空の戦いは戦闘機スピットファイアのパイロット・ファリア(トム・ハーディ)。ダンケルクへ出撃したのは3機。1機だけ残り、本国へ帰投する燃料がなくなってもなお独戦闘機と戦い、独機を海に沈めた後、燃料切れでダンケルク海岸に不時着して独軍の捕虜となる。空中戦や駆逐艦の脇をスピットファイアが飛ぶシーンなど、すべてCGでなく実写。飛行できるスピットファイアを飛ばしたというからすごい(65ミリのIMAXで撮影されているが、日本公開は35ミリ版。大スクリーンで見たらどんな感じだろう)。ファリアはずっと防風眼鏡をかけているので、最後に機体から離れるまでトム・ハーディとわからなかった(笑)。

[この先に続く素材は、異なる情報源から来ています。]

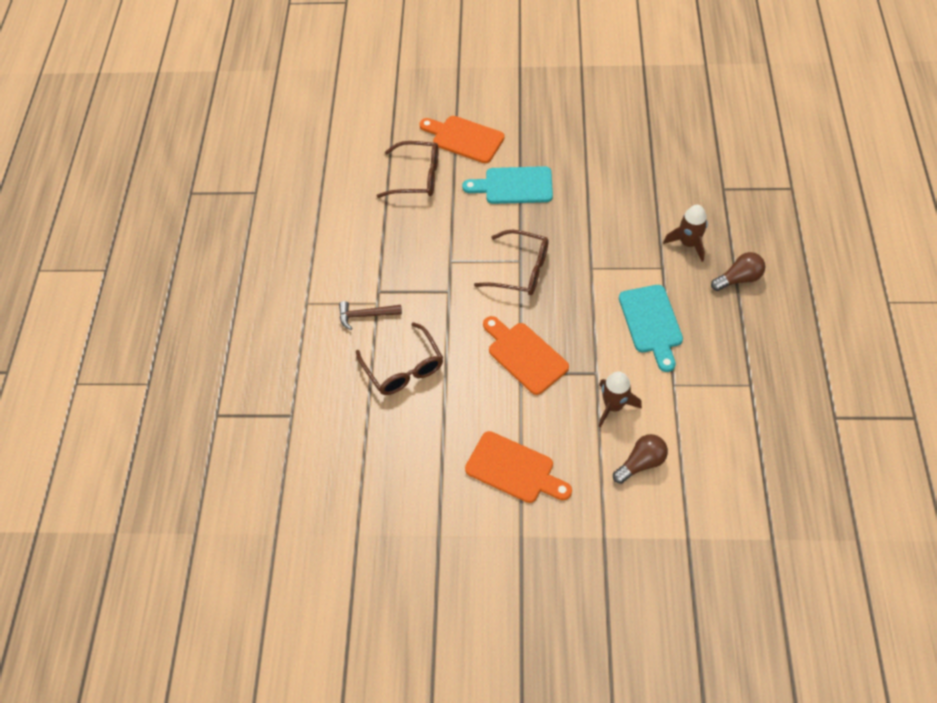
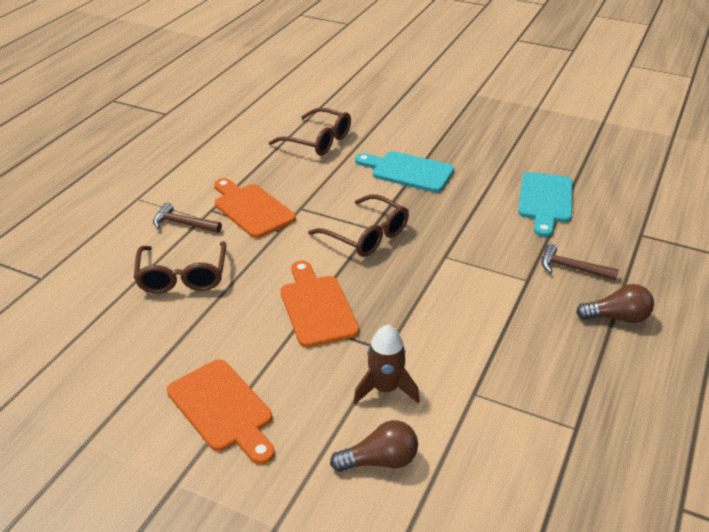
camera: 20 degrees right, 20 degrees down
(464, 138) = (385, 127): orange cutting board -> orange cutting board (251, 209)
(651, 323) = (483, 325): turquoise cutting board -> turquoise cutting board (545, 201)
(688, 243) = (572, 268): brown rocket -> brown hammer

この陸海空の1カ月と1週間と1時間のドラマが時間を行ったり来たりして描かれる。もっとも、それぞれのパートのなかで時間は順を追って進むので、そうと分かれば混乱はない。3つのパートが重なる最後の1時間、兵士のトミーは既に英国に帰り、列車に乗っている。逃げ回ってばかりいたトミーだが、駅のホームにかけつけた住民から、「生きて帰ってきただけでよい」と声をかけられる。一方、最後にトム・ハーディが格好良く愛機に火をつけ捕虜になるあたりは、いくら負け戦の撤退戦とはいえ、ヒーローがいないと映画が終らないんだろう。

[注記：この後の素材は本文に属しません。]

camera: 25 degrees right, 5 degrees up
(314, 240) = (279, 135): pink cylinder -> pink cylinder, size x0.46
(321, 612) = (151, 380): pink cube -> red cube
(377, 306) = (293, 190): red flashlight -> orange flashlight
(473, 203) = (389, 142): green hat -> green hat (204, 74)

でも、いちばん感情移入できたのは不甲斐ない兵士のトミーだった。身を隠す場所もない海岸で戦闘機の機銃掃射や爆撃を受け、別の隊にまぎれこんで乗った駆逐艦は爆撃され船室が浸水して溺れそうになり、再びダンケルク海岸に戻って干潮で座礁した船倉に隠れたところを銃撃される。兵士というより普通の人間に戻り、殺される恐怖にさらされるのがなんともリアル。『プライベート・ライアン』から『ハクソー・リッジ』まで、すさまじい戦闘シーンを売りものにした映画は多いけど、殺される恐怖をこんなふうに描いた戦争映画は負け戦だからこそかも。
セリフは最小限に抑えられ、そのかわりハンス・ジマーの音楽が負け戦にふさわしい(?)恐怖感をあおる。